BE IT FURTHER RESOLVED, that the AFL-CIO shall send a copy of this resolution to the U.S. government through Secretary of State Hillary Clinton, with an additional copy to the Iraqi government through its embassy in Washington, D.C.; and

BE IT FURTHER RESOLVED, that the AFL-CIO urge its state and area labor federations and central labor councils to concur with this resolution and communicate that concurrence to the U.S. government by notice to Secretary of State Hillary Clinton and the Iraqi government through its embassy in Washington, D.C.; and

BE IT FINALLY RESOLVED, that the AFL-CIO shall participate in the campaign for labor rights in Iraq by circulating the petition in support of those rights initiated by U.S. Labor Against the War.


RESOLUTION 52

Bring All the Troops and Contractors Home!

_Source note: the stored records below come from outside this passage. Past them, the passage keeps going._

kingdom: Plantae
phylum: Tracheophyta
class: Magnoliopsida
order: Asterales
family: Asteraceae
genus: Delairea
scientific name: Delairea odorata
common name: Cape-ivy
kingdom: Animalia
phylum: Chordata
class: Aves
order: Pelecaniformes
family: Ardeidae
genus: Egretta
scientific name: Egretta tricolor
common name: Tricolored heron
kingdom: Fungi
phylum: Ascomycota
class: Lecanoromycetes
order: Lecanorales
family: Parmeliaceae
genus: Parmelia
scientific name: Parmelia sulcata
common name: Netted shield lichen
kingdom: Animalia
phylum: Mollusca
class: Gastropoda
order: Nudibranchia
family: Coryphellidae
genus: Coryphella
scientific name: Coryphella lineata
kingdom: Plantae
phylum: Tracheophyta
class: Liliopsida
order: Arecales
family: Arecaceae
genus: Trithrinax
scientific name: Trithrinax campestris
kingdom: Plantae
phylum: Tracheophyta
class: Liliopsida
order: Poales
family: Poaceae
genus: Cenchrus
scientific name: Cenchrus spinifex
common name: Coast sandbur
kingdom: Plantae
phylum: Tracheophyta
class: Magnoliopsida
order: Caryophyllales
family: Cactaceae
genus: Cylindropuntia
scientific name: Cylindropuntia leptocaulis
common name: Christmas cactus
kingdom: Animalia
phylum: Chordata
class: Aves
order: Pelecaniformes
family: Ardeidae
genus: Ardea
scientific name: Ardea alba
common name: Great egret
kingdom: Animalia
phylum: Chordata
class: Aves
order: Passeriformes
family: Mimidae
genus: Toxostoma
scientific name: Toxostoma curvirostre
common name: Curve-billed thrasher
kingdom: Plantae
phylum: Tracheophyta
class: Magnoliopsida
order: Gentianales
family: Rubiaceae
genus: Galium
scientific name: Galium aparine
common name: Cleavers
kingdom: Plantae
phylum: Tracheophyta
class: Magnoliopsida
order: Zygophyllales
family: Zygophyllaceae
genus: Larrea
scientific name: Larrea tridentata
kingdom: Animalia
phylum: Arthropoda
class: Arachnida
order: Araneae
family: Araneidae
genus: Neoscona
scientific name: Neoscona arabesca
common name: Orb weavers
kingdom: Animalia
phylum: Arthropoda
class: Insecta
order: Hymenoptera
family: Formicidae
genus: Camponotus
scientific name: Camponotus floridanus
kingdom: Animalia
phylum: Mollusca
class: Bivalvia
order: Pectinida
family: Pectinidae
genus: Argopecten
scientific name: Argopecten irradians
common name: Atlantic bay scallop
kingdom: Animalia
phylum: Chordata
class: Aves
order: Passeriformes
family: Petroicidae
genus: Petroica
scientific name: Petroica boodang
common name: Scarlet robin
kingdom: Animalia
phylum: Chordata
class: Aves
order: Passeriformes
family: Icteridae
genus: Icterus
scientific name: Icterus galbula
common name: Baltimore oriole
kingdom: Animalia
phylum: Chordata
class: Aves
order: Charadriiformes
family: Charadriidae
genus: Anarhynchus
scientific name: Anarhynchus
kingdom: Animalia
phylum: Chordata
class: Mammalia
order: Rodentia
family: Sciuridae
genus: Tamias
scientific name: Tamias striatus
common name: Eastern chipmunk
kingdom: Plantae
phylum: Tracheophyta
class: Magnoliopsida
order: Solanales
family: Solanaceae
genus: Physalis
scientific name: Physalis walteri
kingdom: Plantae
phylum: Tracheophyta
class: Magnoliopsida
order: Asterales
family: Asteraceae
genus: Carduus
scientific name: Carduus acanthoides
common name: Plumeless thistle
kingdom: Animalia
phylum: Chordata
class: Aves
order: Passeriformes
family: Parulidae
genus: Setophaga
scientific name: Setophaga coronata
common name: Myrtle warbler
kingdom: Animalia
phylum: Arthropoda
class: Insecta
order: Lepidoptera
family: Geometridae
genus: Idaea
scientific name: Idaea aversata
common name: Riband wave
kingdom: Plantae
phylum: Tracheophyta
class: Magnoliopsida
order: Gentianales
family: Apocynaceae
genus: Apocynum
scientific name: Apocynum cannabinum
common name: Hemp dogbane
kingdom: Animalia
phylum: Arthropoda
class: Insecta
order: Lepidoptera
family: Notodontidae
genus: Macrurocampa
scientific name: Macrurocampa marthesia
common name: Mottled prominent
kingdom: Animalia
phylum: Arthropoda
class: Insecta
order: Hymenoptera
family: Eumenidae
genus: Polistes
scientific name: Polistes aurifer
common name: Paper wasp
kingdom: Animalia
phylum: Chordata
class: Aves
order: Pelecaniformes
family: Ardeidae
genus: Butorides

Submitted by Alameda Labor Council (Calif.)
Amended by the International Labor Committee

WHEREAS, the 2005 AFL-CIO convention resolved that “Our soldiers…deserve a commitment from our country’s leaders to bring them home rapidly.  An unending military presence will waste lives and resources, undermine our nation’s security and weaken our military;” and

WHEREAS, at the time of that convention, 1,700 U.S.  troops had already lost their lives in Iraq, and today there are more than 4,300 U.S.  dead and more than 30,000 seriously wounded; and

WHEREAS, the nation confronts the most serious economic crisis since the Great Depression and as a consequence millions of workers have lost their jobs or suffered cuts in working hours and wages, social programs and government services are being cut or eliminated across the country for lack of resources while our country has spent $650 billion in Iraq already and nearly $900 billion since 2001, including Afghanistan; and

WHEREAS, under terms of the Status of Forces Agreement signed by the Bush administration, U.S.  forces will remain in Iraq until the end of
2011, and will continue to engage in combat and suffer casualties as long as they remain in that country; and

WHEREAS, in March 2008, Barack Obama said, “It is past time to end this war that should never have been waged by bringing our troops home, and finally pushing Iraq’s leaders to take responsibility for their future.  As we do, we must serve the memory of all who have died as well as they who served our country, by providing support for their families, caring for our troops and veterans and upholding the American values which our fallen heroes exemplified through their service”; and

WHEREAS, at its 2005 convention, the AFL-CIO called for “rapid” withdrawal from Iraq—and four years later, 130,000 troops and 190,000 contractors are still in Iraq;

THEREFORE, BE IT RESOLVED, that the Alameda County Labor Council reaffirms its opposition to the continuing military occupation of Iraq and calls for the speedy* withdrawal of all military forces and armed contractors from Iraq; and

BE IT FURTHER RESOLVED, that the Alameda County Labor Council calls upon the Congress and president to redirect the resources now squandered in Iraq to meeting the urgent needs of the American people, restoring and fully funding vital social programs and public services, developing sustainable technologies to address global warming, creating quality long-term jobs that provide a decent living, rebuilding the Gulf Coast and our nation’s infrastructure and a host of other needs that will provide our country with real security; and

BE IT FINALLY RESOLVED, that the Alameda County Labor Council will submit this resolution with a request for concurrence by the California Labor Federation and by the AFL-CIO at its 2009 convention.

* “Speedy” was substituted for “complete and immediate” by the International Resolutions Committee with agreement by Sharon Cornu of the Alameda Labor Council in order to secure sufficient support to report the resolution to the floor for a vote.